ONLY THE LABOR PARTY CARES FOR ALL AUSTRALIANS
Paul Keating calls for longevity levy to supplement superannuation
Former PM says 2% or 3% of wages could go to a national insurance scheme to guarantee people over 80 income and care
Paul Keating says Australia needs a new government insurance scheme
for people aged over 80, which would guarantee elderly people income
support, aged care and aged accommodation for the remainder of their
lives.
The former prime minister told the ABC’s Lateline
program the insurance scheme was necessary because superannuation
savings were insufficient to sustain people living well into their 90s.
The growing cohort of people aged between 80 and 100 required a new
phase of policy thinking about retirement incomes.
He said a national insurance scheme should be funded by taxpayers through a “longevity levy of a kind – 2 or 3% of wages”.
Keating,
who crafted the superannuation system, argued its adequacy needed to be
addressed, and that meant super guarantee contributions needed to
increase from 9% to 12% quickly.
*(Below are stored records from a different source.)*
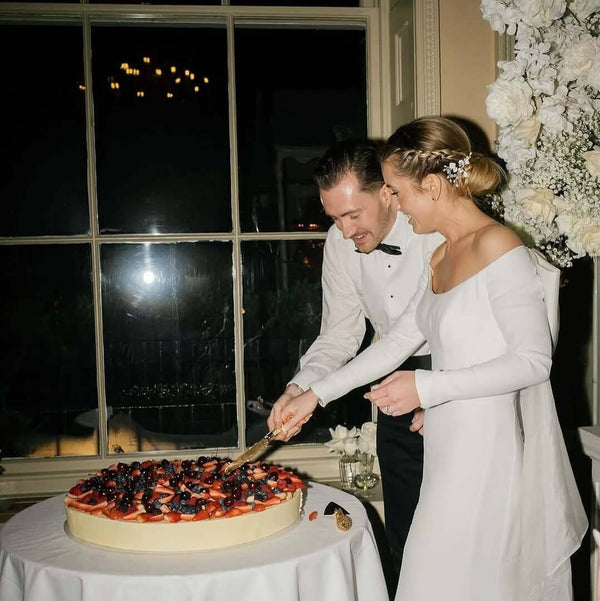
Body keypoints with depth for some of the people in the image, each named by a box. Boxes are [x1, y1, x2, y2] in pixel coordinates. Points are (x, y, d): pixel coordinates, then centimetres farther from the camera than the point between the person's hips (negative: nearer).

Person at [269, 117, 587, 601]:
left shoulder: (498, 248, -15)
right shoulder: (441, 256, 12)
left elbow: (534, 361, -15)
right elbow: (400, 340, 16)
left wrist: (427, 387, -19)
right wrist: (316, 394, 14)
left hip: (494, 456, -7)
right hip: (453, 448, 8)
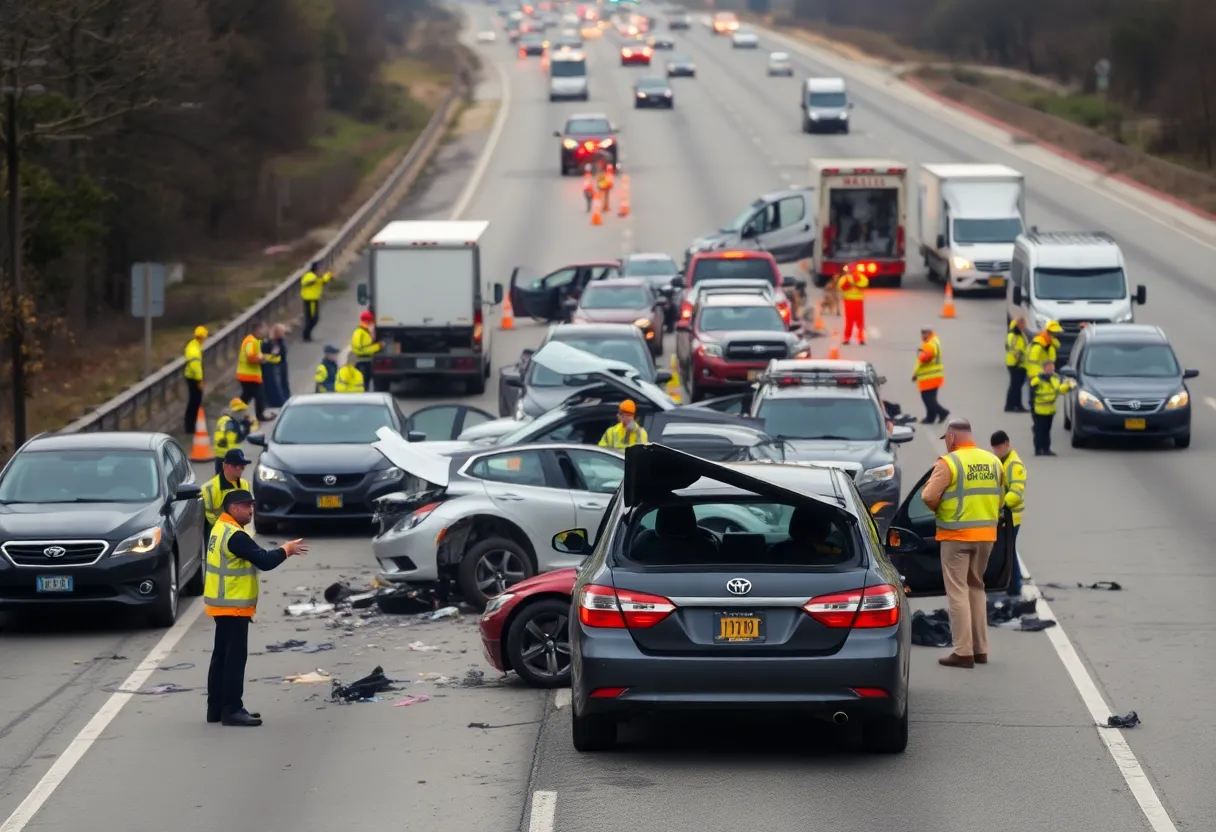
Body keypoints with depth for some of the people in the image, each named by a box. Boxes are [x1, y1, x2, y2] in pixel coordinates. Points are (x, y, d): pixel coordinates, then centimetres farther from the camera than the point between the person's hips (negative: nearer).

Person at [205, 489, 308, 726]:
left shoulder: (221, 529, 13)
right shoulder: (235, 535, -21)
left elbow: (256, 556, 15)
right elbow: (264, 561, -23)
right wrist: (286, 550, -8)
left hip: (223, 605, 11)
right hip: (233, 606, -11)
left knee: (222, 656, 13)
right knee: (235, 657, -7)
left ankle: (216, 708, 18)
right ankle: (232, 709, -6)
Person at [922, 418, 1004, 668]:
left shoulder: (949, 462, -12)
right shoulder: (993, 462, 8)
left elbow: (928, 496, -16)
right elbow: (999, 497, 12)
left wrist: (939, 509, 3)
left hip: (957, 535, -6)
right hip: (986, 534, 6)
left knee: (957, 591, -1)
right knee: (976, 588, 18)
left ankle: (963, 652, -5)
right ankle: (980, 648, 19)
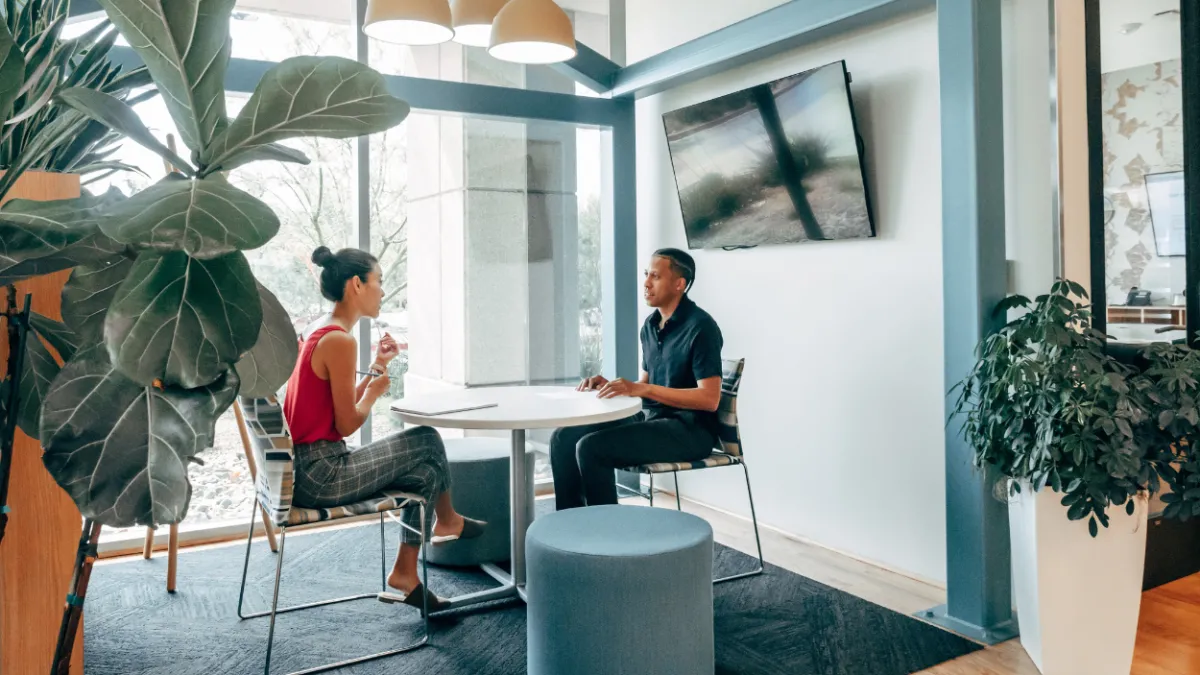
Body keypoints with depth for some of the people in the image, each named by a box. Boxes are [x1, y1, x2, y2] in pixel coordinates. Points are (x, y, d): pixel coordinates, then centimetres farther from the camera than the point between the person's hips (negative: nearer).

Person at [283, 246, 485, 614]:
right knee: (427, 440, 2)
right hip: (322, 475, -10)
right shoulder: (340, 340, -19)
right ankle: (447, 521, 30)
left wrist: (378, 366, 14)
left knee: (424, 470, 12)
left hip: (305, 468, 10)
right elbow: (347, 424, -18)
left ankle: (405, 573, 16)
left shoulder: (319, 335, 12)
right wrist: (374, 391, 0)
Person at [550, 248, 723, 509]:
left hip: (689, 429, -9)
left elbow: (709, 399, -21)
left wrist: (642, 389, -26)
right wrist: (609, 385, -2)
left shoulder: (700, 327, -14)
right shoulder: (650, 325, 12)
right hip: (649, 417, 9)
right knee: (564, 438, -4)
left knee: (591, 447, -24)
The government also had to move more
people off dependence on the aged pension.
But he said inexorable
demographic change required more than just these measures, it required
something more fundamental – it required “superannuation mark two”.
“For
people on an ordinary income all their lives – having 80, 100, 120 or
$200,000 or more in a lump sum gives them that little bit of comfort in
retirement that there’s something to rely on, something to get them out
of trouble if they get really sick, support their kids if they have to –
all the things that they do,” Keating told the ABC.
“But we can’t
try and pretend that like a piece of Indian rubber – we can stretch the
accumulation from [age] 65 to 95,” he said.
“There’s not enough
of it now, and it can't go for 30 years, so we have to have, I believe, a
commonwealth insurance scheme for the 80 to 100s with a calibrated
precise product which guarantees people income support, aged care and
aged accommodation.”
“It's a classic model for an insurance
scheme, but it's got to be done in the 80 to 100 cohort while we
continue to build [superannuation] accumulations between 60 and 80.”
Keating
said it needed to be a government scheme because “no commercial insurer
can insure across generations and no insurer can pool this like the
commonwealth”.
He was dismissive of concerns from welfare groups
that tax concessions for superannuation are too generous, entrenching
inequities. When you look across a range of measures – “transfer
payments, family assistance, support for kids at school and the rest,
we've got a much more even society in Australia than say the United
States, than Great Britain or any of these countries – so these sort of
mealy-mouthed claims by the welfare lobby about superannuation are
fundamentally false”.
Keating also gave the Treasury a belt for
being antagonistic “to every tax expenditure that exists including
superannuation. The Treasury is a great department but has not a
scintilla of imagination.”
He contended if there weren’t generous
concessions for super, people would chase concessions elsewhere: “They
would negatively gear a house, buy shares in Westpac or BHP or the
Commonwealth Bank and doing tax-preferred thing.”
He said Treasury
had massively overestimated and overinflated the cost of superannuation
in terms of forgone revenue because of its philosophical antagonism
towards the tax concessions. “I mean, look, if I was still around I
would have massacred them for this,” he said. “Massacred them.”
Of the budget task ahead for the Coalition, Keating said the government should focus on delivering structural reform.
“One
of the first things Bob Hawke and I did in 1984 was to put an assets
test on the pension to sit beside the income test. In those days the
pension was only income-tested, you could have a house worth $3m or 5m
and you still got a full pension, so we put an assets test,” he said.
“It's
those kind of structural changes which produce a medium-term change in
the budget trajectory and that's what is needed now – that is, we're not
going to remedy this in 12 months, we're going to remedy it over time.”
He
said governments should focus on structural reform which induced
behavioural change “to change the spending side of the budget” and then
rely on economic growth to boost revenue collection while the government
reduced outlays.
Keating was cool on notions such as extending the GST.
“You can't build a society where the low- to middle-income people carry the greater burden of the tax system,” he said.